◆ Work to be completed ◆
In the listing that follows, tally the lines containing "expert"; give the count and nothing more.

[Given entries — start]

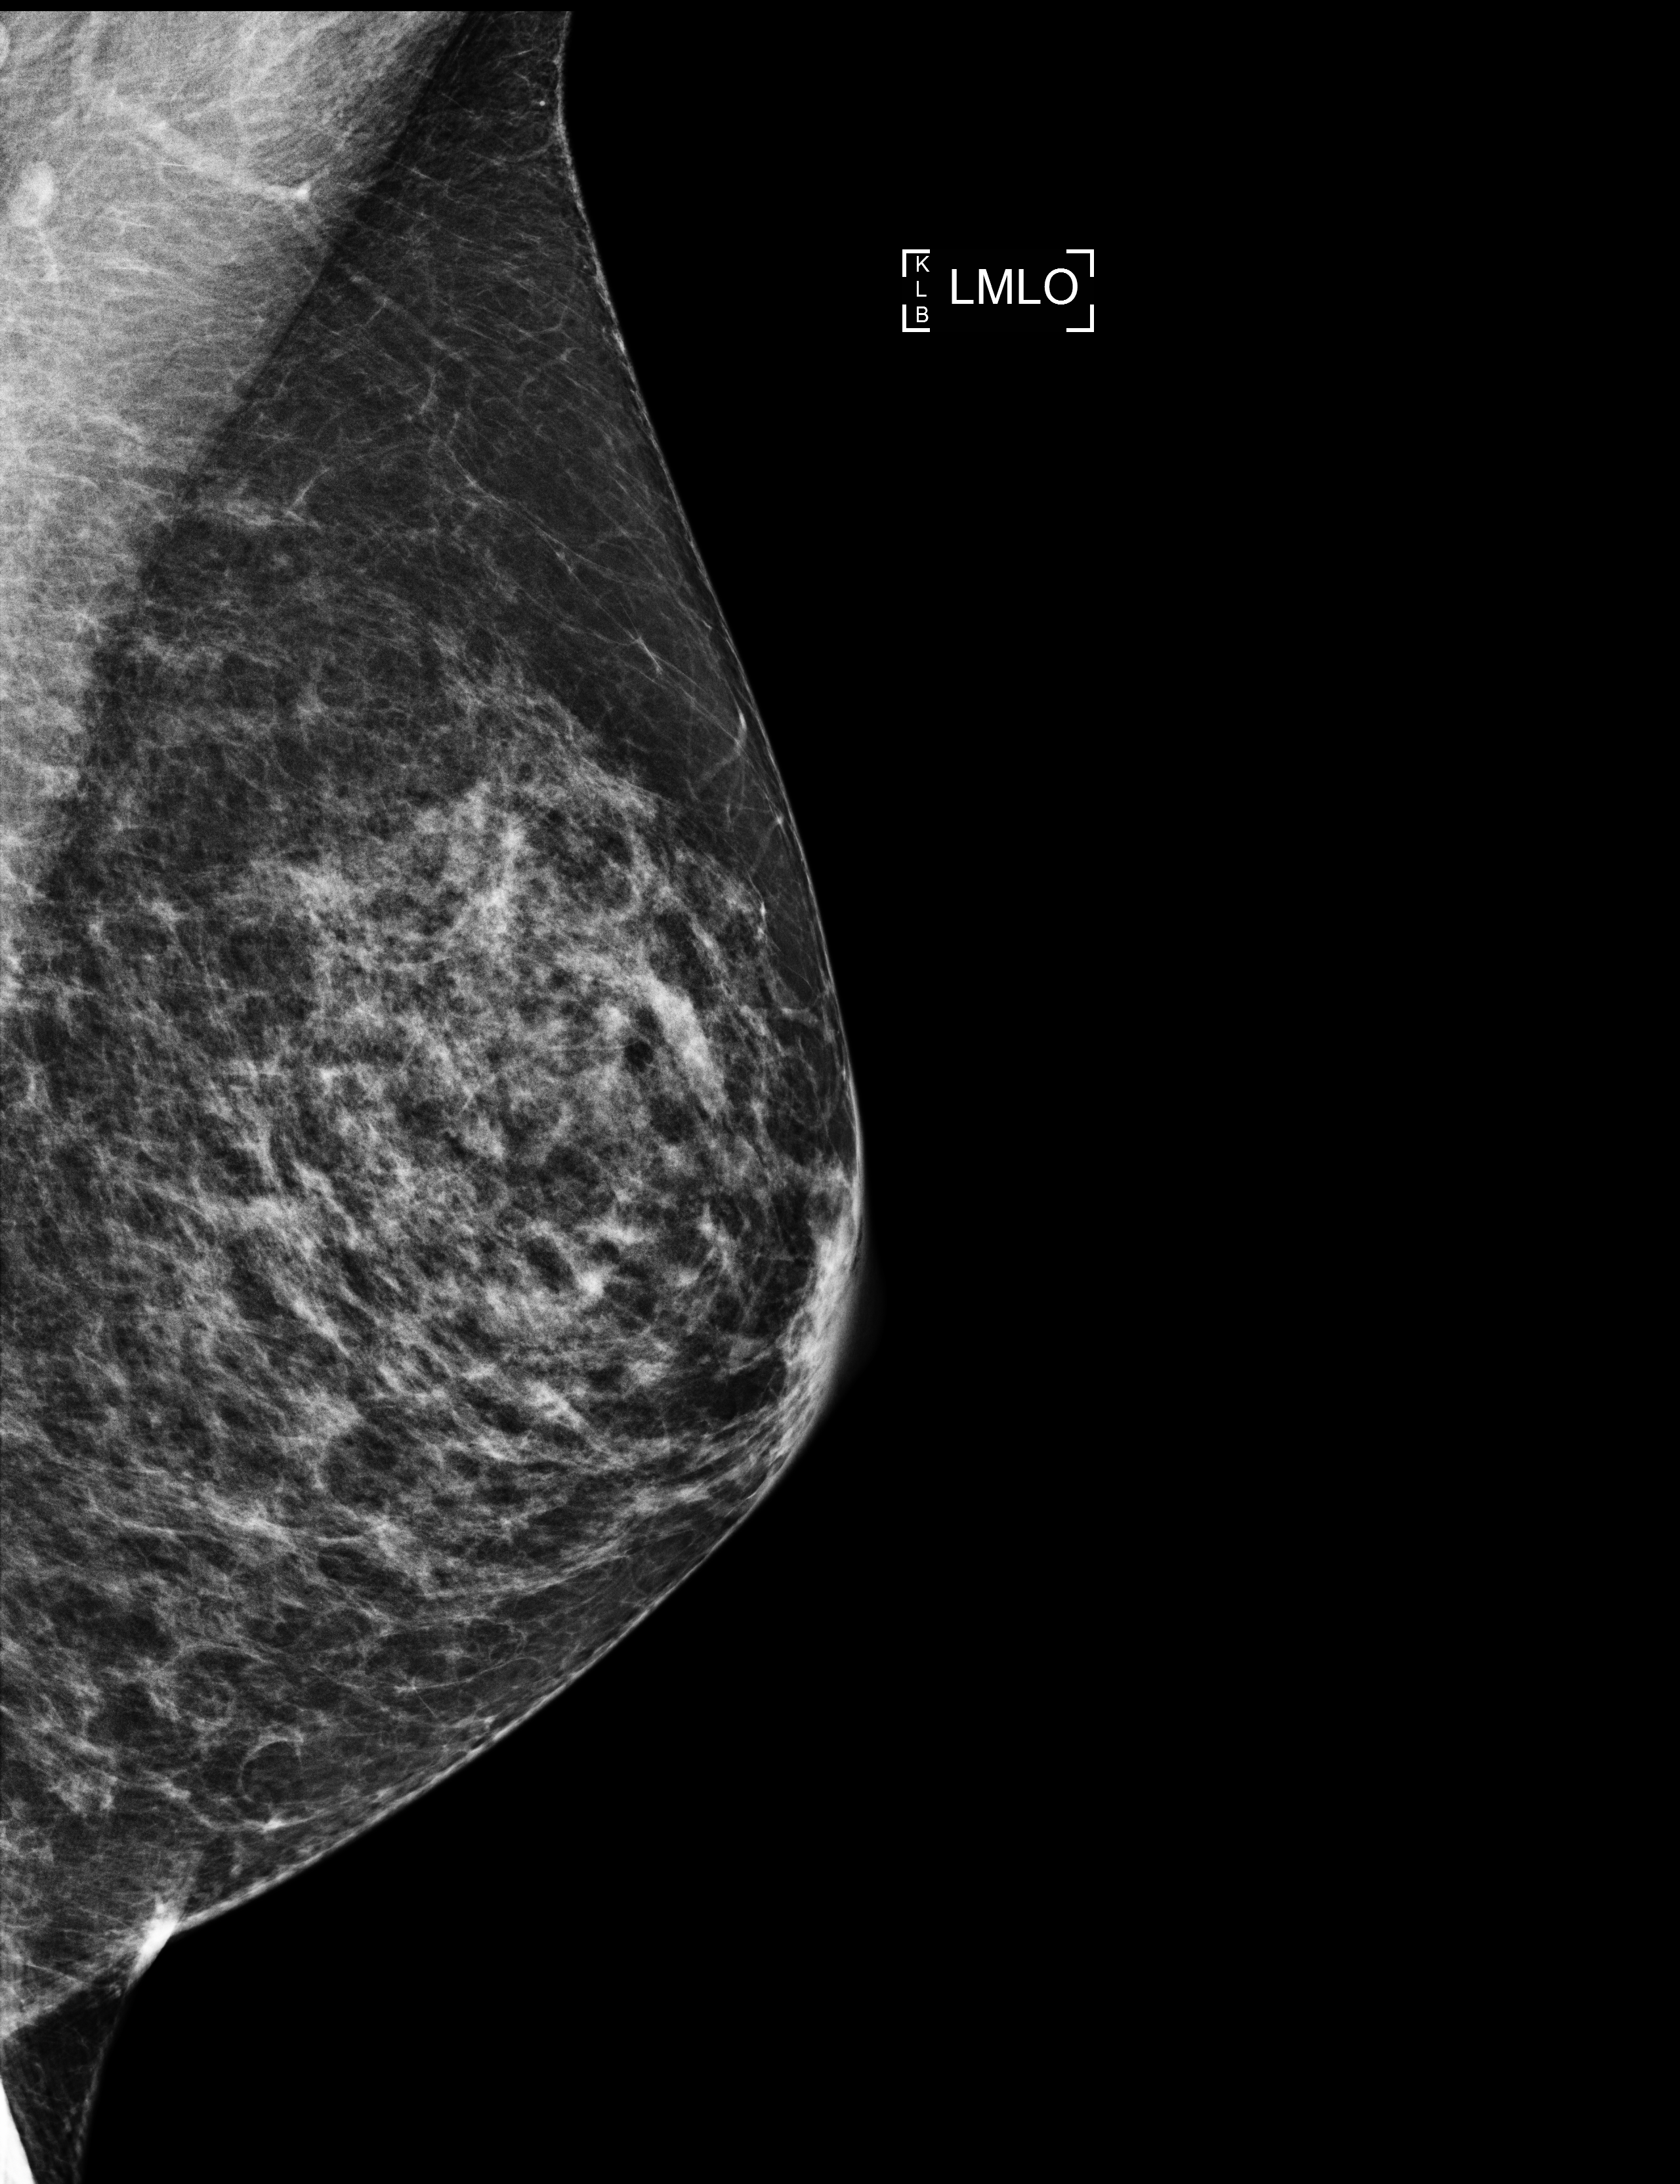
Annual screening mammography examination, compressed breast thickness 55 mm, system: Selenia Dimensions. Female patient, age 64 years.
Image type: full-field digital mammogram. Breast: left. Projection: medio-lateral oblique projection.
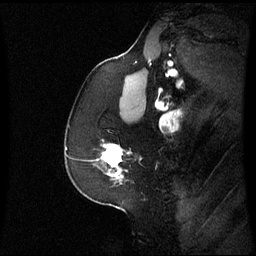
Breast MRI (dynamic contrast-enhanced), one sagittal slice. Position 43 of 60 along the scan axis. Dynamic contrast-enhanced series, image 2 of 3 at this slice position (ordered by acquisition). 1.5 T. TE 4.2 ms, TR 8.9 ms. 2.4 mm slice thickness. 256 × 256 image matrix, field of view 230 × 230 mm. Patient: female, 59 years. From the clinical record (not read from this slice): setting: breast cancer imaged before/during neoadjuvant chemotherapy; receptor status: triple-negative.
Structures marked on this image (semi-automatically segmented with operator editing):
- analysis volume of interest (the breast-tissue region the enhancement analysis was run in; not a lesion): bounding box (x1, y1, x2, y2) in pixels: (97, 140, 124, 182)
- tumour enhancement mask (voxels above the 70 % enhancement threshold inside the analysis volume of interest): (102, 144, 123, 177)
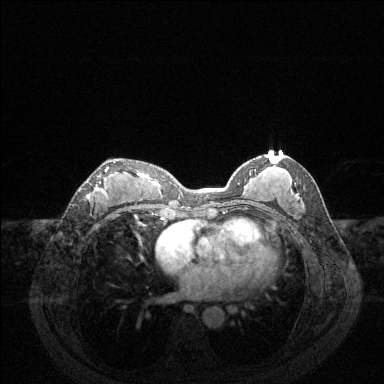
Breast MRI (dynamic contrast-enhanced), one axial slice. Slice 70 of 144 in the series (ordered by position). Dynamic contrast-enhanced series, time point 2 of 6 at this slice position (early post-contrast). 1.5 T. TE 1.6 ms, TR 4.6 ms. 384 × 384 image matrix, field of view 360 × 360 mm. Female patient.
Outlined on this slice (semi-automatic segmentation, software-assisted and operator-edited):
- enhancing-tissue mask used for the functional tumour volume (all voxels passing the contrast-enhancement thresholds inside the analysis volume; usually the tumour): bounding box <88,161,116,195> (left, top, right, bottom; pixels)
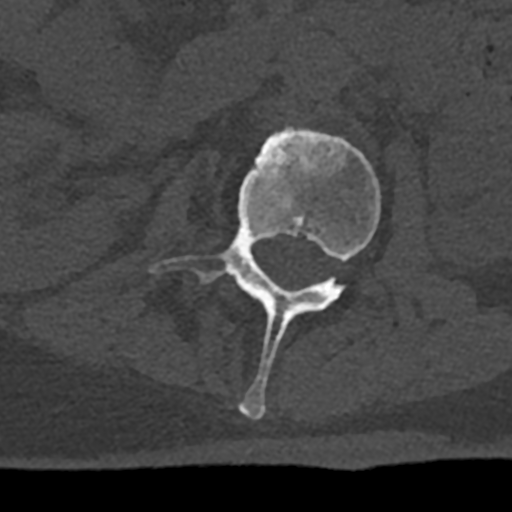
CT including the spine, one axial slice. Position 374 of 797 along the scan axis. Reconstruction kernel Br40s/3. 120 kVp. Bone window (W 1800 / L 400 HU). 0.5 mm slice thickness. 512 × 512 image matrix, field of view 160 × 160 mm. Patient: male, 74 years. Case-level facts recorded for this patient, not image findings: primary cancer: renal; vertebrae with lytic lesions (as recorded): T10, L1, L2, L3, L4, L5.
Structures marked on this image (semi-automatic segmentation, software-assisted and operator-edited):
- L2 vertebra: box from (x=149, y=127) to (x=381, y=420) px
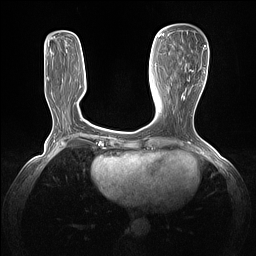
Breast MRI (dynamic contrast-enhanced), one axial slice. Slice 47 of 160 in the series (ordered by position). Dynamic contrast-enhanced series, time point 2 of 7 at this slice position (early post-contrast). 1.5 T. TE 1.4 ms, TR 5 ms. 1.3 mm slice thickness. 256 × 256 image matrix, field of view 320 × 320 mm. Female patient.
Annotated regions visible in this slice (semi-automatically segmented with operator editing):
- enhancing-tissue mask used for the functional tumour volume (all voxels passing the contrast-enhancement thresholds inside the analysis volume; usually the tumour): bounding box <181,45,205,100> (left, top, right, bottom; pixels)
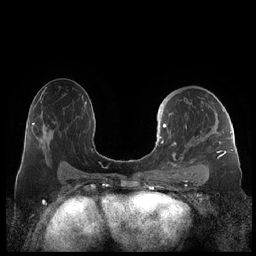
Breast MRI (dynamic contrast-enhanced), one axial slice; position 124 of 248 along the scan axis; dynamic contrast-enhanced series, time point 2 of 7 at this slice position (early post-contrast); 1.5 T; TE 1.9 ms, TR 4.1 ms; 0.8 mm slice thickness; 256 × 256 image matrix. Female patient.
Annotated regions visible in this slice (semi-automatically segmented with operator editing):
- enhancing-tissue mask used for the functional tumour volume (all voxels passing the contrast-enhancement thresholds inside the analysis volume; usually the tumour): bounding box [x1, y1, x2, y2] px = [159, 98, 227, 178]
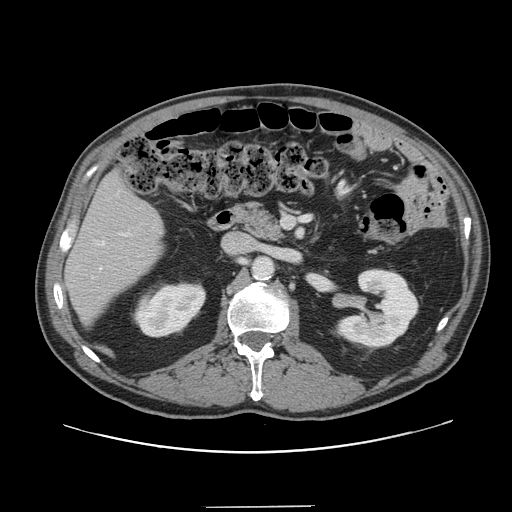
Contrast-enhanced abdominal CT, one axial slice; position 67 of 139 along the scan axis; soft-tissue window (W 400 / L 40 HU); 2.5 mm slice thickness; 512 × 512 image matrix, field of view 397 × 397 mm. From the clinical record (not read from this slice): patient: male, age 59 years at operation; diagnosis: colorectal cancer liver metastases, imaged before liver resection.
Outlined on this slice (outlined manually by an expert reader):
- hepatic veins: box from (x=100, y=242) to (x=105, y=270) px
- liver: (x=66, y=175)–(x=162, y=322)
- planned liver remnant (the part of the liver to remain after resection): (x=67, y=176)–(x=162, y=322)
- portal vein (with intrahepatic branches): (x=123, y=233)–(x=129, y=236)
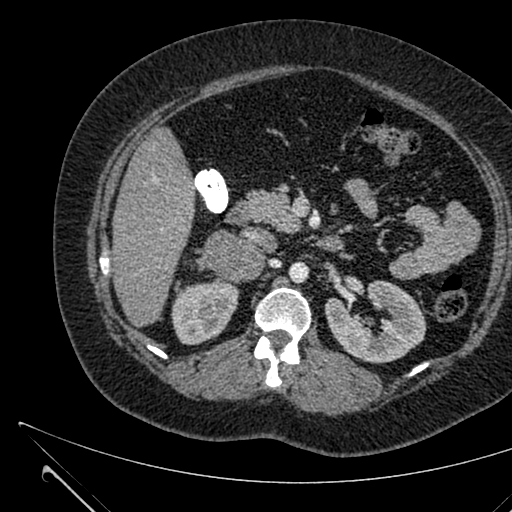
Contrast-enhanced abdominal CT, one axial slice. 120 kVp. Intravenous contrast given. Soft-tissue window (W 400 / L 40 HU). 512 × 512 image matrix. Female patient, age 36 years. Case-level facts recorded for this patient, not image findings: diagnosis: adrenocortical carcinoma; tumour side: right adrenal; tumour size at pathology: 10 cm; Ki-67 index: 20 %; stage (as recorded): 4.
Annotated regions visible in this slice (semi-automatic segmentation, software-assisted and operator-edited):
- mass: bounding box <204,229,264,282> (left, top, right, bottom; pixels)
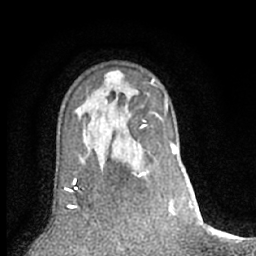
Breast MRI (dynamic contrast-enhanced), one axial slice. Slice 45 of 66 in the series (ordered by position). Cropped to one breast. Dynamic contrast-enhanced series, time point 2 of 7 at this slice position (early post-contrast). 1.5 T. TE 3 ms, TR 6.2 ms. 2.4 mm slice thickness. 256 × 256 image matrix, field of view 150 × 150 mm. Female patient.
Structures marked on this image (semi-automatically segmented with operator editing):
- enhancing-tissue mask used for the functional tumour volume (all voxels passing the contrast-enhancement thresholds inside the analysis volume; usually the tumour): bounding box [x1, y1, x2, y2] px = [135, 173, 148, 178]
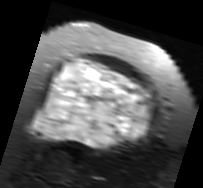
MRI of an extremity soft-tissue mass, one axial slice; slice 51 of 91 in the series (ordered by position); T2-weighted fat-saturated; MR volume resampled by the dataset authors to the PET/CT grid (not the native acquisition matrix); 3.27 mm slice thickness; 203 × 188 image matrix. Female patient. Case-level facts recorded for this patient, not image findings: histological type: malignant solitary fibrous tumor; grade: intermediate; site of the primary tumour: right thigh.
Outlined on this slice (expert contour drawn on MRI and transferred to this co-registered scan by the dataset authors):
- gross tumour volume including surrounding oedema: bounding box (x1, y1, x2, y2) in pixels: (30, 58, 155, 150)
- gross tumour volume (mass): (33, 58, 152, 148)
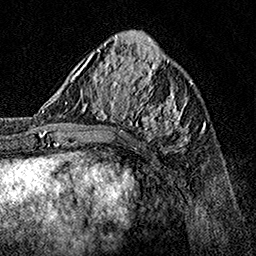
Breast MRI, one axial slice; position 54 of 160 along the scan axis; cropped to one breast; dynamic contrast-enhanced series, time point 2 of 7 at this slice position (early post-contrast); 1.5 T; TE 3.5 ms, TR 7.2 ms; 1 mm slice thickness; 256 × 256 image matrix, field of view 165 × 165 mm. Female patient.
Structures marked on this image (semi-automatically segmented with operator editing):
- enhancing-tissue mask used for the functional tumour volume (all voxels passing the contrast-enhancement thresholds inside the analysis volume; usually the tumour): bounding box (x1, y1, x2, y2) in pixels: (62, 70, 190, 147)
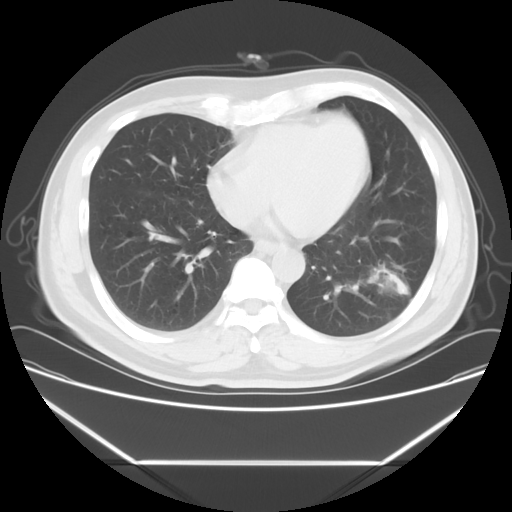
Chest CT, one axial slice; slice 22 of 57 in the series (ordered by position); reconstruction kernel STANDARD; 120 kVp; lung window (W 1500 / L -600 HU); 5 mm slice thickness; 512 × 512 image matrix. Male patient, age 53 years. From the clinical record (not read from this slice): clinical TNM (as recorded): T1c N0 M0.
Structures marked on this image (bounding box drawn by a radiologist):
- lung tumour (recorded histology: adenocarcinoma): bounding box (x1, y1, x2, y2) in pixels: (358, 248, 410, 306)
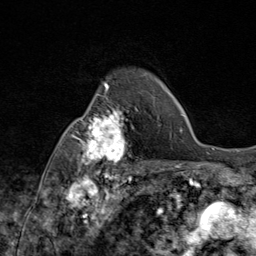
Breast MRI (dynamic contrast-enhanced), one axial slice. Slice 64 of 80 in the series (ordered by position). Cropped to one breast. Dynamic contrast-enhanced series, time point 2 of 9 at this slice position (early post-contrast). 1.5 T. TE 1.8 ms, TR 4.3 ms. 256 × 256 image matrix. Female patient.
Outlined on this slice (semi-automatic segmentation, software-assisted and operator-edited):
- enhancing-tissue mask used for the functional tumour volume (all voxels passing the contrast-enhancement thresholds inside the analysis volume; usually the tumour): bounding box [x1, y1, x2, y2] px = [69, 87, 145, 172]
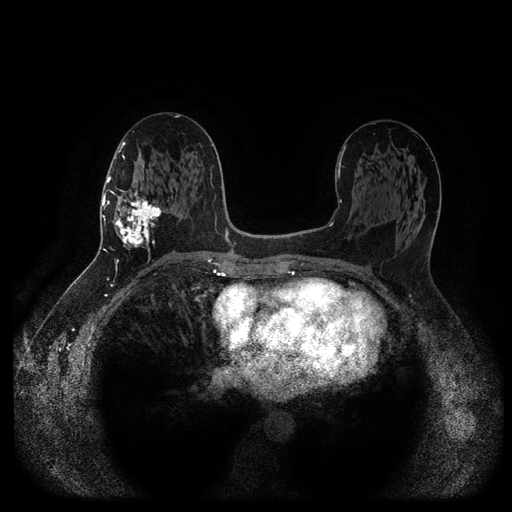
Breast MRI (dynamic contrast-enhanced, multi-phase), one axial slice; position 52 of 116 along the scan axis; dynamic contrast-enhanced series, time point 2 of 5 at this slice position (early post-contrast); 1.5 T; TE 2.6 ms, TR 5.3 ms; 2 mm slice thickness; 512 × 512 image matrix, field of view 360 × 360 mm. Patient: female, 58 years.
Structures marked on this image (semi-automatically segmented with operator editing):
- breast lesion (labelled 'tumour' in the annotation; benign lesions carry a separate 'benign' label): bounding box <112,186,164,256> (left, top, right, bottom; pixels)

[Given entries — finish]

◆ Written solution ◆
2